** Problem requirements **
Extract every line of text from the data below word for word, leaving out the pictures.

[[ Data to use open ]]

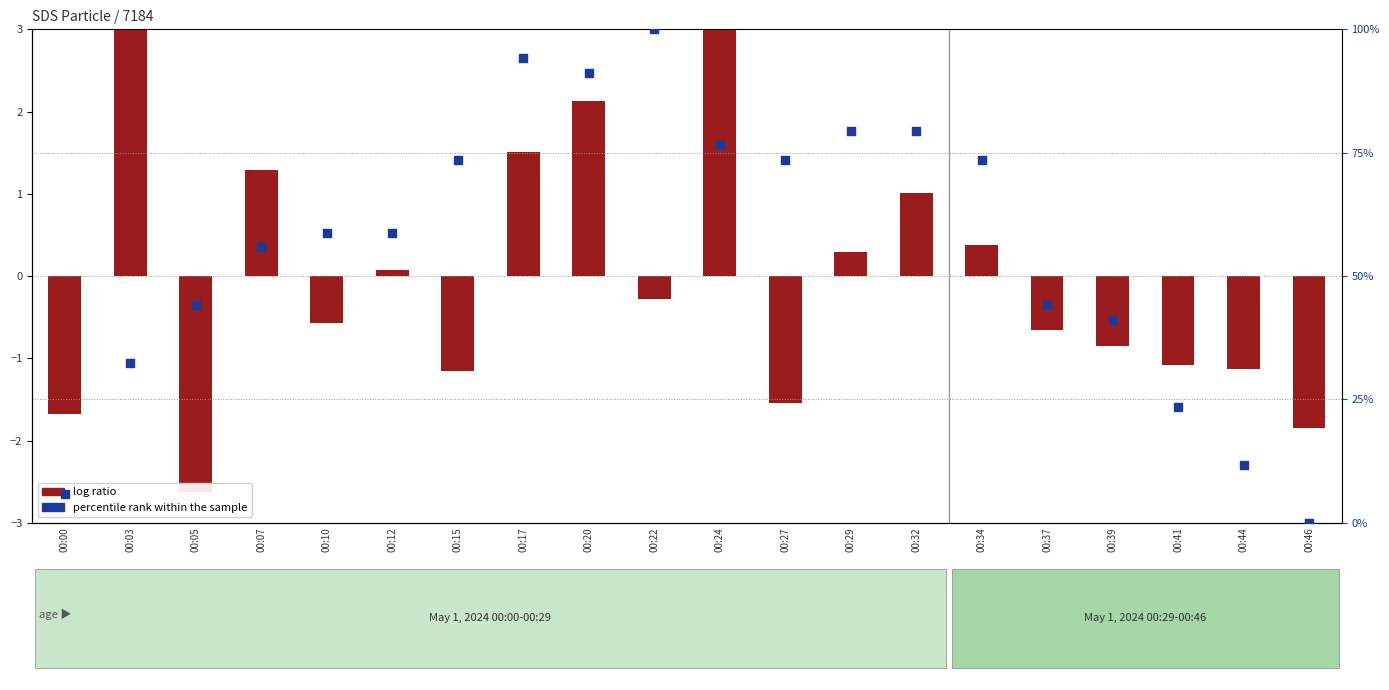

Is the value of log ratio at 00:24 greater than the value of percentile rank within the sample at 00:41?

No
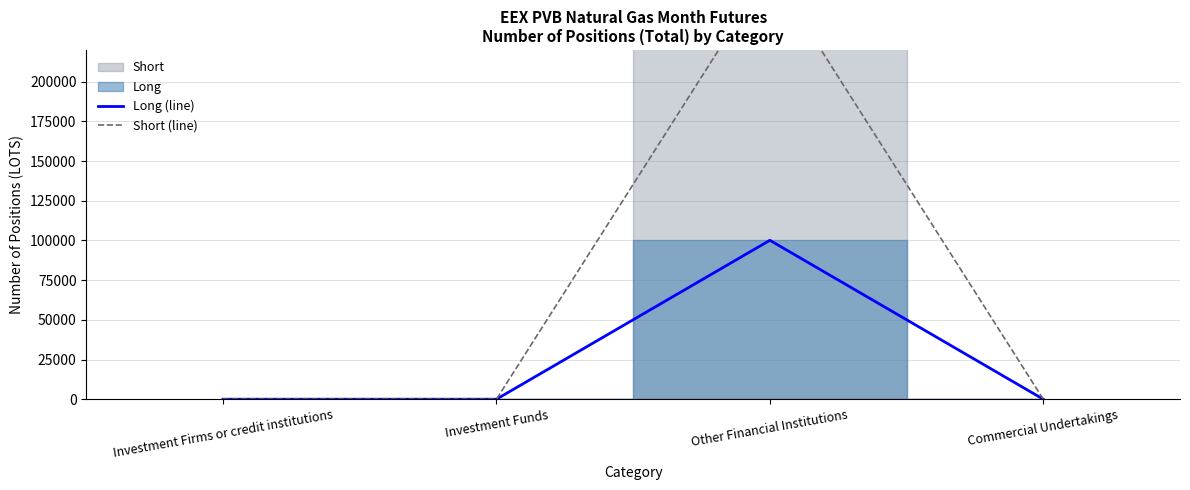

True or false: Long (line) and Short (line) intersect in this chart.

False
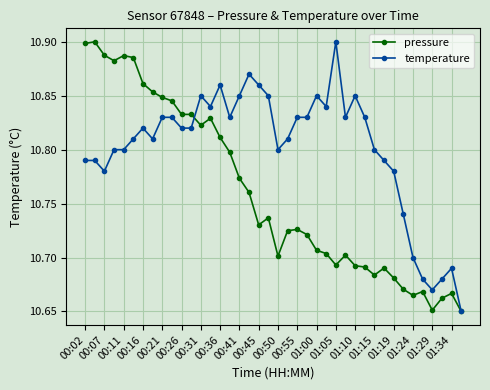

Which series has the largest total across all categories?

temperature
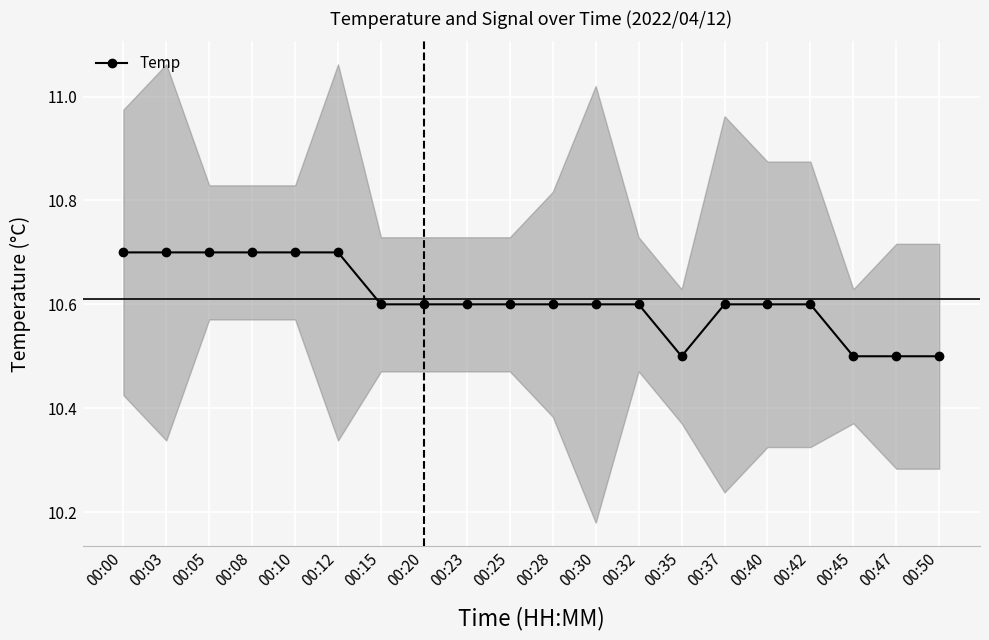

How many interior local valleys (lower than both neighbors) does the data have?

1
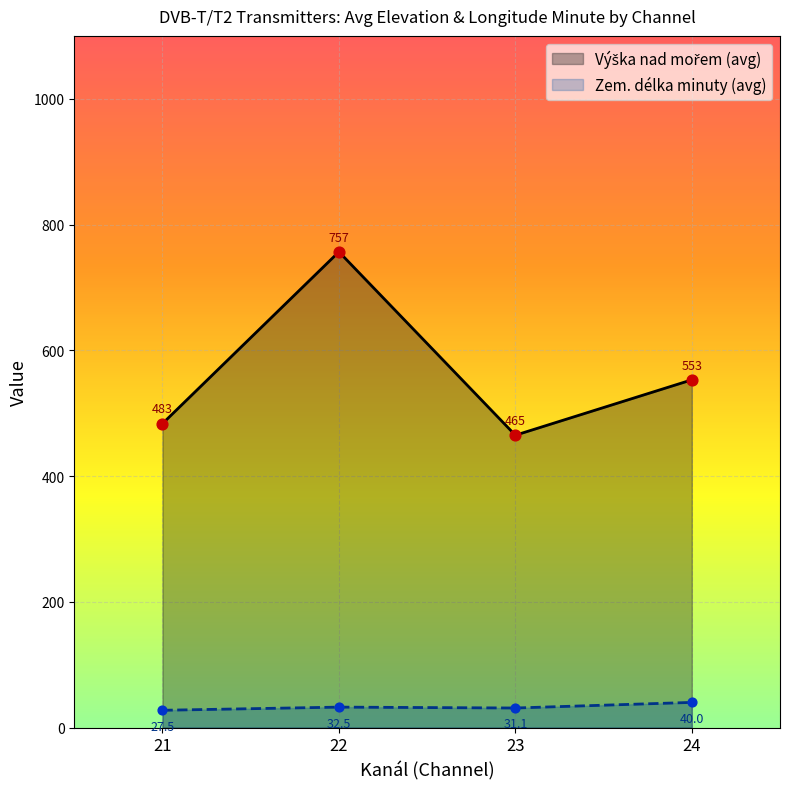

Which series has the largest total across all categories?

Výška nad mořem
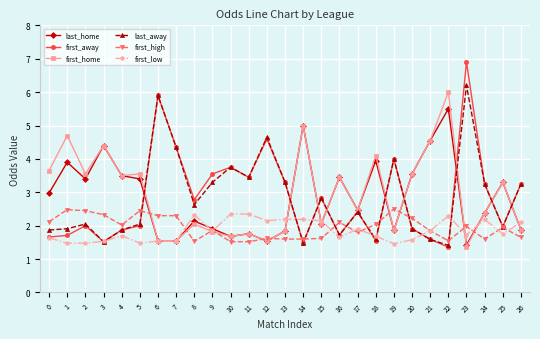

Which series has the widest spread of values?

first_away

[[ Data to use closed ]]

** Task response **
Is the value of log ratio at 00:24 greater than the value of percentile rank within the sample at 00:41?

No

True or false: Long (line) and Short (line) intersect in this chart.

False

Which series has the largest total across all categories?

temperature

How many interior local valleys (lower than both neighbors) does the data have?

1

Which series has the largest total across all categories?

Výška nad mořem

Which series has the widest spread of values?

first_away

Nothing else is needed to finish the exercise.